De uitspraak is vastgesteld door mrs. U.E. Tromp, J.T. Sanders en P.J.J. Vonk, in tegenwoordigheid van de griffier mr. R.W. Otto. De beslissing is op 26 juni 2015 in het openbaar uitgesproken.
aangetekend aan
partijen verzonden:
Zowel de belanghebbende als het daartoe bevoegde bestuursorgaan kan binnen zes weken na de verzenddatum van deze uitspraak beroep in cassatie instellen bij de Hoge Raad der Nederlanden. Daarbij moet het volgende in acht worden genomen:
1. Bij het beroepschrift wordt een kopie van deze uitspraak gevoegd.
2. Het beroepschrift wordt ondertekend en bevat ten minste:
- - de naam en het adres van de indiener;
- - de dagtekening;
- - de vermelding van de uitspraak waartegen het beroep in cassatie is gericht;
- - de gronden van het beroep in cassatie.

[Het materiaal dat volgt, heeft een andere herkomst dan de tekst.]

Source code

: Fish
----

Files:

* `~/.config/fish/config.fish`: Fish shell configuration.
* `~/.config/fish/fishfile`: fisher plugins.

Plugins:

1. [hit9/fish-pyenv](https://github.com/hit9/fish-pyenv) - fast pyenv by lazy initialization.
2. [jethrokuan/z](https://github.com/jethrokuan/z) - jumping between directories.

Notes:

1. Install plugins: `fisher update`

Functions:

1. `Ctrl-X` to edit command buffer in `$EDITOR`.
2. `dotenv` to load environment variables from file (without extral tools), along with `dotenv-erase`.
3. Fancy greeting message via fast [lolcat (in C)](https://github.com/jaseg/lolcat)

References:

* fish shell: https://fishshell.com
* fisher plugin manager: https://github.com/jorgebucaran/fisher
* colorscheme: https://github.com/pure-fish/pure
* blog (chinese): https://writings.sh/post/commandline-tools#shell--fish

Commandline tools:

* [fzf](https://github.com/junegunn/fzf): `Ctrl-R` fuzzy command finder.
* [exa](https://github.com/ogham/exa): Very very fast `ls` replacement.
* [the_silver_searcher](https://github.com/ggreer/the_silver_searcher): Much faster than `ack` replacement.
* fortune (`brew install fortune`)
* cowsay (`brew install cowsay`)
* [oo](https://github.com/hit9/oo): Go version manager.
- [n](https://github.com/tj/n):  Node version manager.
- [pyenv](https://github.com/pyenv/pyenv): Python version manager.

Het beroepschrift moet worden gezonden aan de Hoge Raad der Nederlanden (belastingkamer), Postbus 20303, 2500 EH [B] .
De partij die beroep in cassatie instelt is griffierecht verschuldigd en zal daarover bericht ontvangen van de griffier van de Hoge Raad. In het cassatieberoepschrift kan worden verzocht de wederpartij te veroordelen in de proceskosten.